EXTRACT TO READ:
= = = =
Predictive analysis using elasticsearch?


(Sunil Chaudhari) #1

Hi,
We are trying to use ELK stack for major incidence management systems and its data use for predictive analysis.
Can somebody put focus on some use case, how can we utilize ELK stack?

br,
Sunil.


(Ashish Yadav) #2

Hi Sunil,

In order to create a Incidence management, you can query the data from Elasticsearch and design your software to predict the incidence accordingly based on the data you will receive. That is how it can benefits you for a longer run.

For an example:

  1. If you have been running the Webserver and pushing that server's logs into ELK for real-time monitoring, if u have configured your logic properly in incidence management, to predict the problem when someone is trying to bring down your Webserver by sending a lots of "GET" queries to your Webserver (a kind of "DDOS" attack) then it should create a incident for this.

  2. If in your server, someone is trying to break-in, here your application will raise a flag or incident for this based on the data it will get from the ELK stack.

FYI - ELK stack do have plugin called "Watcher" which comes with "X-Pack" now in 5.0 version, that can also help you to achieve above things. You can use this plugin at the back-end of your application to get the data from ELK stack and design your application accordingly.

--
Ashishkumar S. Yadav


(system) #3

This topic was automatically closed 28 days after the last reply. New replies are no longer allowed.
= = = =
STUDY MATERIAL:
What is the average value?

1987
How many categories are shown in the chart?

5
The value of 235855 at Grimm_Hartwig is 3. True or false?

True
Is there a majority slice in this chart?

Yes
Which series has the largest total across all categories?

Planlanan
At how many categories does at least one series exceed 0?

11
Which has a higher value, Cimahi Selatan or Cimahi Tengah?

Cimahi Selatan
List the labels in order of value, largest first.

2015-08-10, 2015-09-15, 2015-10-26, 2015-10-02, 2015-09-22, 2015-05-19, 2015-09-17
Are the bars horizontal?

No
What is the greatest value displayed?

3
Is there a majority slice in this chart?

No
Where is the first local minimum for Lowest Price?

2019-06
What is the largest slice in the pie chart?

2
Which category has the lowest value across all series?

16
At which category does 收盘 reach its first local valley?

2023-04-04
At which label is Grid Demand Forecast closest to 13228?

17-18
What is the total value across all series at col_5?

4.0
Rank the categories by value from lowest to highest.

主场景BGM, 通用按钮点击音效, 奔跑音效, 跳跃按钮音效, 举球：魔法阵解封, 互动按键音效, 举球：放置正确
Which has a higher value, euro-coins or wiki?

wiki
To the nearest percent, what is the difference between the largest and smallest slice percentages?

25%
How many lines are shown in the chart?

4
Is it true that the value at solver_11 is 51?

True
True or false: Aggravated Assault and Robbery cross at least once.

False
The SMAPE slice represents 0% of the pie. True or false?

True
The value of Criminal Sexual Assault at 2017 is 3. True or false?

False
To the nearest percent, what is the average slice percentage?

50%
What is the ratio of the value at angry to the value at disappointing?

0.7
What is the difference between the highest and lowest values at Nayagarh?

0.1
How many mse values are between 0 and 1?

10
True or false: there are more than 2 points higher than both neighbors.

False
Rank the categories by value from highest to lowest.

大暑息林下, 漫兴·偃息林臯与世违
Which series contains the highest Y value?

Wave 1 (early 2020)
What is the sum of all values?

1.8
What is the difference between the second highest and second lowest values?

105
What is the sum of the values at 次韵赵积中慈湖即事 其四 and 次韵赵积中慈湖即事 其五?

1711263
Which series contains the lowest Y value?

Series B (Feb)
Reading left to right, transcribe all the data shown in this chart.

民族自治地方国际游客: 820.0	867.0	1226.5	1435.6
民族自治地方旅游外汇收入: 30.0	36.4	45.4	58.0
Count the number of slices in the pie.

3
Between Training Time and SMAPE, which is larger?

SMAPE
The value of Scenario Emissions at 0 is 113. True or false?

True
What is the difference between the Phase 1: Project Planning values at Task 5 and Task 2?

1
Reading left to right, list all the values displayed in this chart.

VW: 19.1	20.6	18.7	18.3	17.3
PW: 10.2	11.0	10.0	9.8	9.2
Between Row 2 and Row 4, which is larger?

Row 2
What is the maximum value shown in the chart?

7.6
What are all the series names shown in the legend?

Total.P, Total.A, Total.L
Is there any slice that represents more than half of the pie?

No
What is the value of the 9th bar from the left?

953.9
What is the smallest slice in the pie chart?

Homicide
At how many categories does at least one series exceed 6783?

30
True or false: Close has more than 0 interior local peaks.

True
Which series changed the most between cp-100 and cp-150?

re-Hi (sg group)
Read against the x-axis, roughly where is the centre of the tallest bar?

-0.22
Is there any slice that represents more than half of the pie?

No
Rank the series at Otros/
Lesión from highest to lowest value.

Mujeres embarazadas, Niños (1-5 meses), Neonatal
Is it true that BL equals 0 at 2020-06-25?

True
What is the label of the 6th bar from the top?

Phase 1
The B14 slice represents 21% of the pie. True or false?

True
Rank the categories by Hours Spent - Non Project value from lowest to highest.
= = = =
TASK DIRECTIONS:
Reproduce everything in the Elasticsearch predictive-analysis thread above, word for word, from "FYI - ELK stack" down to "your application accordingly.".

REPLY TO THE TASK:
FYI - ELK stack do have plugin called "Watcher" which comes with "X-Pack" now in 5.0 version, that can also help you to achieve above things. You can use this plugin at the back-end of your application to get the data from ELK stack and design your application accordingly.